25, and I can plot that coordinate there.

And you'll see this same linear pattern emerge.

Any x value input into the rule will generate the same linear pattern.

Practise time now.

Question one, six rules there.

I'd like you to match the verbal rule to the simplified algebraic rule.

Pause this video and match those up.

Question two, I'd like to complete the table of values and plot the rules y = 2x - 5 and y = 1 - x.

Few values are done for you to help you fill in those tables.

Once you've filled the tables, plot those points on the grid.

And you know what to do once you've plotted the coordinates.

Pause this video, give that a go.

For question three, Jacob plots the rule y = 5 - 3x.

He has that table of values.

He draws that line.

I'd like you to mark his work and give him some feedback.

Pause this video and do that now.

Feedback for question one.

Matching these algebraic rules to the verbal rules y = x + 3.

That means add 3 to the x coordinate.

y = 3x + 5.

That means the x coordinate is being multiplied by 3, and then you are adding 5.

y = 5x - 3.

That means the x coordinate is multiplied by 5, and then you subtract 3.

y = 5x + 3 That's the x coordinate multiplied by 5.

Add 3.

y = 3 - 5x.

The x coordinate is multiplied by 5 and subtracted from 3, leaving us with y = 3 - x to be the x coordinate subtracted from 3.

Question two, table of values for 2x -5 should have looked like so.

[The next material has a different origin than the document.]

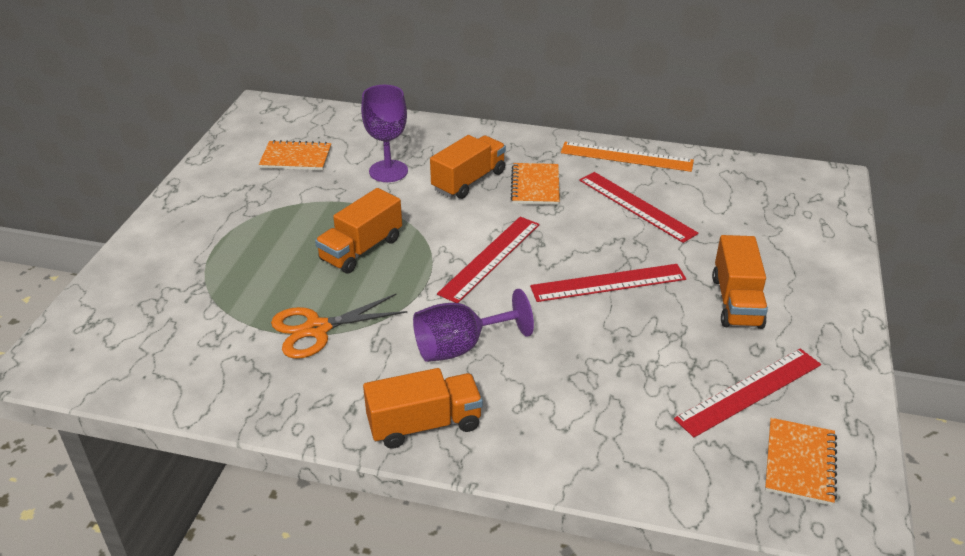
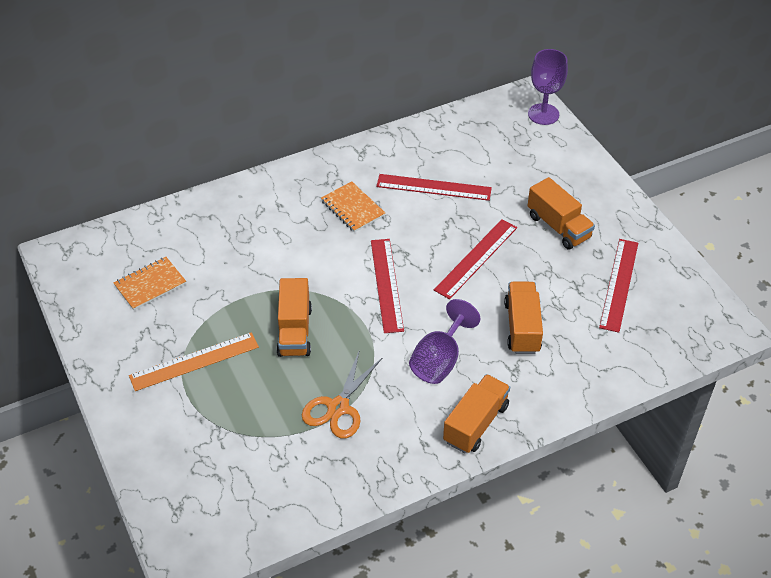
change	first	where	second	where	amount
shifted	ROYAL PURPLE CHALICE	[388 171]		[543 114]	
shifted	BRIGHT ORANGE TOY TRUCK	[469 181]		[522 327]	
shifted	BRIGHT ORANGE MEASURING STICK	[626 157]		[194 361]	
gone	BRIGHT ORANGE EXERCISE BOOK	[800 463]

Your table should read -9, -7, -5, -3, -1, 1, 3.

Your table of values for y = 1 - x should read 3, 2, 1, 0, -1, -2, -3.

You'd then get those two lines plotted as coordinates.

And you'll draw straight through those coordinates.

Question three, marking Jacob's work and giving him some feedback.

I hope you notice that one of the points was out of line.

It should have made a straight line and it didn't.

So, y = 5 - 3x is a linear rule.

This should make a straight line.

That coordinate, (2,1), doesn't look like it fits.

So instead, we substitute in the x value of 2 again, 5 -3 lots of 2.

That's -1, not +1.

So we should have plot the coordinate to -1 instead.

Also, I hope you noticed, Jacob didn't continue his lines to the very edge of the grid.

The rule y = 5 - 3x will go on infinitely in both directions, so he should have continued his lines to the edge of the grid.

If he'd done it correctly, it would have looked like that.

That's the end of today's lesson.

In summary, we can represent mathematical rules graphically and algebraically.

We do this graphically by plotting coordinates that fit our rule.

For example, this graph shows the algebraic relationship y = 3x - 2 I hope you've enjoyed this lesson.

I hope to see you again soon for more mathematics.